Beckbury Monument.This strange monument about which seemingly nothing is known is alongside the Cotswold Way long distance footpath. The monument stands in Cromwell's Clump where he is said to have stood and watched Hailes Abbey being dissolved. Is it possible that the monument is a stone chair commemorating this event?
Beckbury Camp, an Iron Age hill fort ½ a mile along the escarpment, dates long before Doomsday having being occupied 1-2000 BC. Situated on a great vantage point, the inhabitants had a 270 degree view over the Vale to the Welsh Mountains 70 miles away. Today the ‘Strip Lynches’ or terraces created by hundreds of years of ploughing with Oxen, can easily be identified. Standing on a projecting point of the Cotswold Hills, above Hayles Wood, in the hamlet of Farmcote, two and a half miles north-east of Winchcomb. It is defended by a considerable entrenchment, somewhat irregular in form, resting on the steep escarpment of the hill at each end. The bank is nearly 300 yards in length, and the area defended about 4 acres. It commands a most extensive prospect over the surrounding countryside, and from it can be seen no less than twelve other fortified positions. There is a spring of water outside the entrenchments, at the north-west angle, and apparently there was a covered approach leading down to it.

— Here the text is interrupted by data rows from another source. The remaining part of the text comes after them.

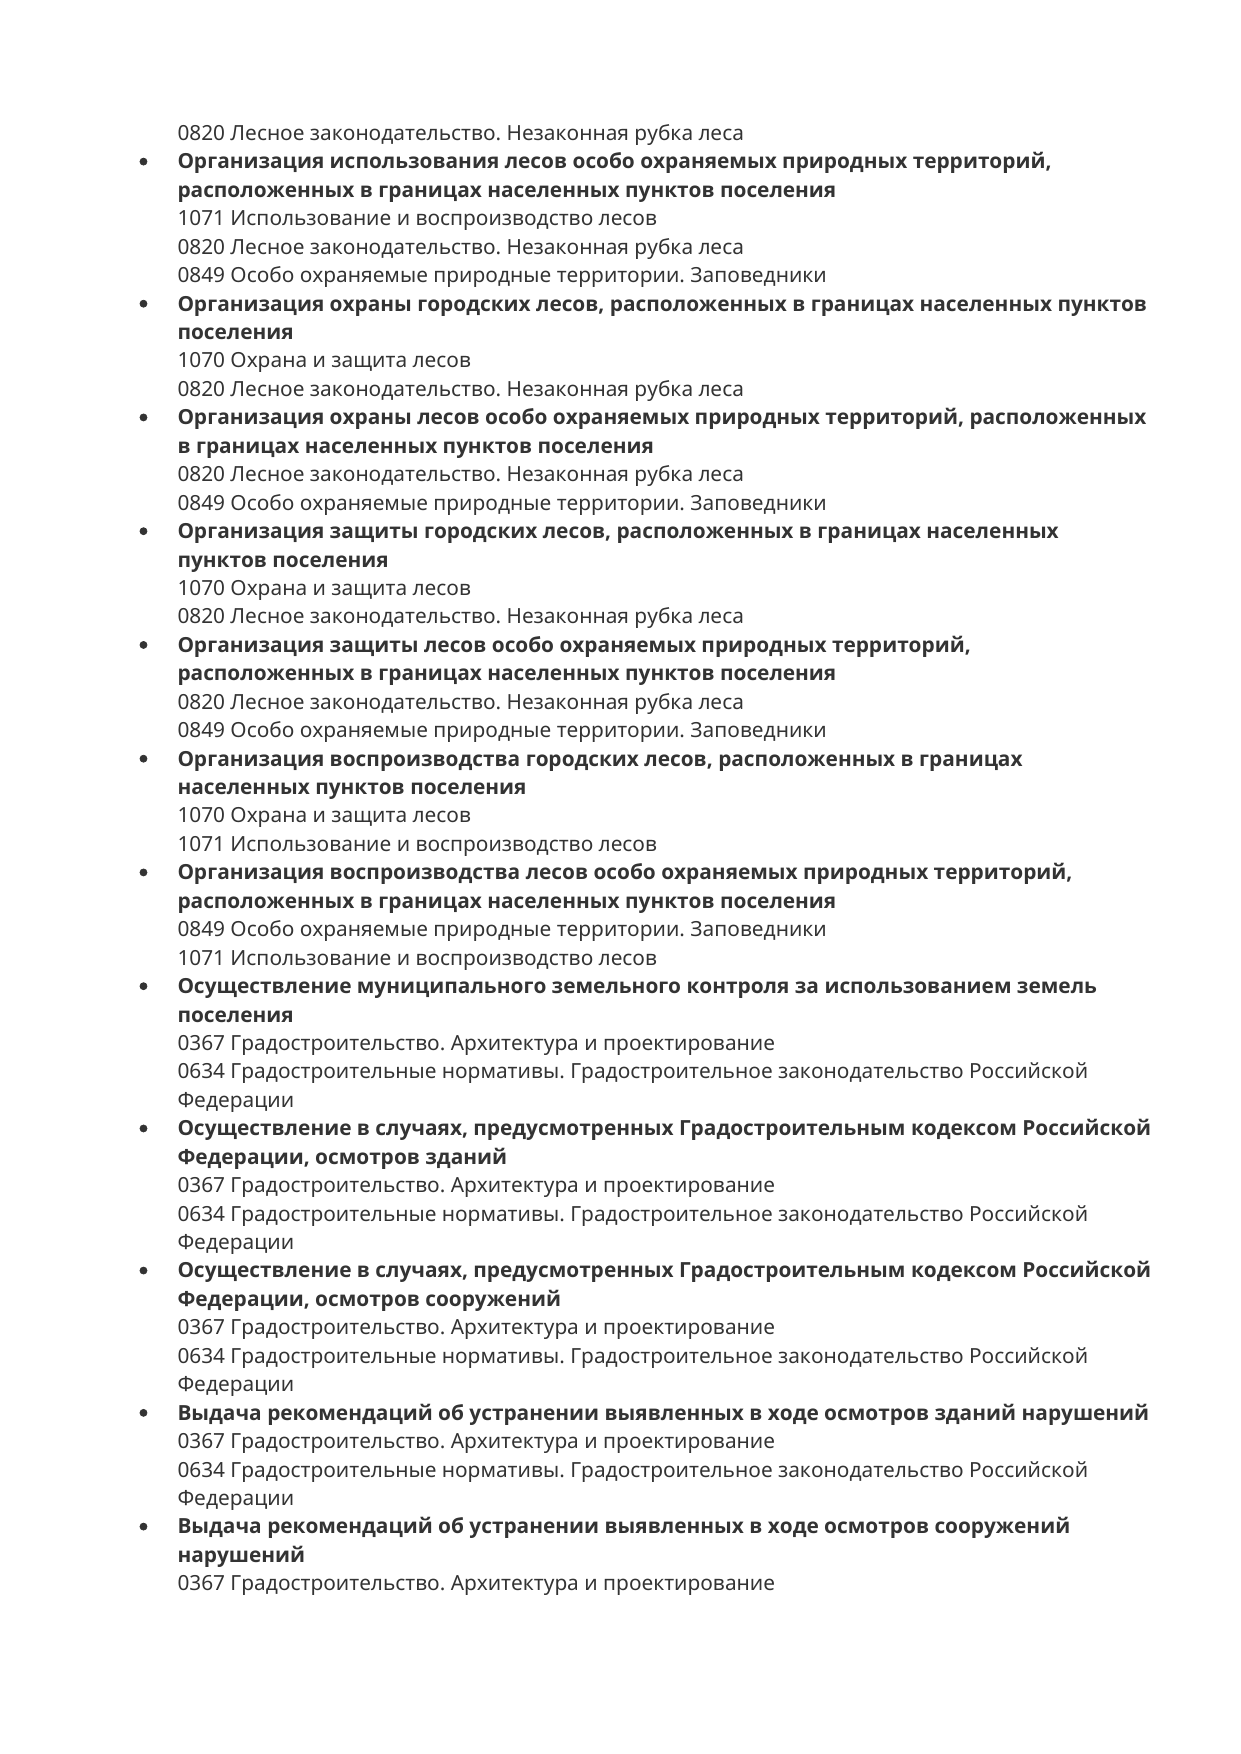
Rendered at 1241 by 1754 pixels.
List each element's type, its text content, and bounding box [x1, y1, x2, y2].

text 0849 Особо охраняемые природные территории. Заповедники [177, 715, 1152, 744]
list Выдача рекомендаций об устранении выявленных в ходе осмотров зданий нарушений [140, 1398, 1152, 1426]
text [177, 1455, 1152, 1512]
text 0367 Градостроительство. Архитектура и проектирование [177, 1028, 1152, 1057]
text 0820 Лесное законодательство. Незаконная рубка леса [177, 374, 1152, 402]
text 0820 Лесное законодательство. Незаконная рубка леса [177, 687, 1152, 715]
text 0634 Градостроительные нормативы. Градостроительное законодательство Российской Федерации [177, 1057, 1152, 1113]
text 1071 Использование и воспроизводство лесов [177, 203, 1152, 232]
text 0820 Лесное законодательство. Незаконная рубка леса [177, 232, 1152, 260]
text 0820 Лесное законодательство. Незаконная рубка леса [177, 118, 1152, 147]
text 0634 Градостроительные нормативы. Градостроительное законодательство Российской Федерации [177, 1199, 1152, 1256]
text 0367 Градостроительство. Архитектура и проектирование [177, 1568, 1152, 1597]
text 1070 Охрана и защита лесов [177, 573, 1152, 602]
text 0634 Градостроительные нормативы. Градостроительное законодательство Российской Федерации [177, 1341, 1152, 1398]
text 1071 Использование и воспроизводство лесов [177, 829, 1152, 857]
list Организация защиты городских лесов, расположенных в границах населенных пунктов поселения [140, 516, 1152, 573]
list Организация охраны лесов особо охраняемых природных территорий, расположенных в границах населенных пунктов поселения [140, 402, 1152, 459]
text 0367 Градостроительство. Архитектура и проектирование [177, 1312, 1152, 1341]
list Организация охраны городских лесов, расположенных в границах населенных пунктов поселения [140, 289, 1152, 346]
text 0849 Особо охраняемые природные территории. Заповедники [177, 914, 1152, 943]
list Осуществление муниципального земельного контроля за использованием земель поселения [140, 971, 1152, 1028]
text 1071 Использование и воспроизводство лесов [177, 943, 1152, 971]
text 0820 Лесное законодательство. Незаконная рубка леса [177, 602, 1152, 630]
list Организация защиты лесов особо охраняемых природных территорий, расположенных в границах населенных пунктов поселения [140, 630, 1152, 687]
text 0367 Градостроительство. Архитектура и проектирование [177, 1426, 1152, 1455]
text 0820 Лесное законодательство. Незаконная рубка леса [177, 459, 1152, 488]
list Осуществление в случаях, предусмотренных Градостроительным кодексом Российской Федерации, осмотров зданий [140, 1113, 1152, 1170]
list Организация использования лесов особо охраняемых природных территорий, расположенных в границах населенных пунктов поселения [140, 147, 1152, 203]
list Организация воспроизводства лесов особо охраняемых природных территорий, расположенных в границах населенных пунктов поселения [140, 857, 1152, 914]
text 0367 Градостроительство. Архитектура и проектирование [177, 1170, 1152, 1199]
list Осуществление в случаях, предусмотренных Градостроительным кодексом Российской Федерации, осмотров сооружений [140, 1256, 1152, 1312]
text 0849 Особо охраняемые природные территории. Заповедники [177, 488, 1152, 516]
list Организация воспроизводства городских лесов, расположенных в границах населенных пунктов поселения [140, 744, 1152, 801]
text 1070 Охрана и защита лесов [177, 801, 1152, 829]
text 1070 Охрана и защита лесов [177, 346, 1152, 374]
text 0849 Особо охраняемые природные территории. Заповедники [177, 260, 1152, 289]
list Выдача рекомендаций об устранении выявленных в ходе осмотров сооружений нарушений [140, 1512, 1152, 1568]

The name Wood Stanway was in use by the 13th century, suggesting that a settlement had been formed by then.
The village, lying in a sheltered position at the foot of the high ground in the south part of the parish and with two small streams running through it, may have been established because the size of the estate made it difficult for the whole to be farmed from one centre. The village is built about a quarter of a mile off the road from Church Stanway to Didbrook with no road running through it, and the houses are built around a number of short streets leading off from a small triangular piece of grass at the west end of the village. Two large farmhouses had been built by the 17th century and Glebe Farm was built later at the east edge of the village. The former vicarage and another large house of similar design were built in the 18th century. Cottages were perhaps pulled down in the 18th and19th centuries and most of the smaller houses in the village were built in the 19th century. One large house was built in the mid-20th century.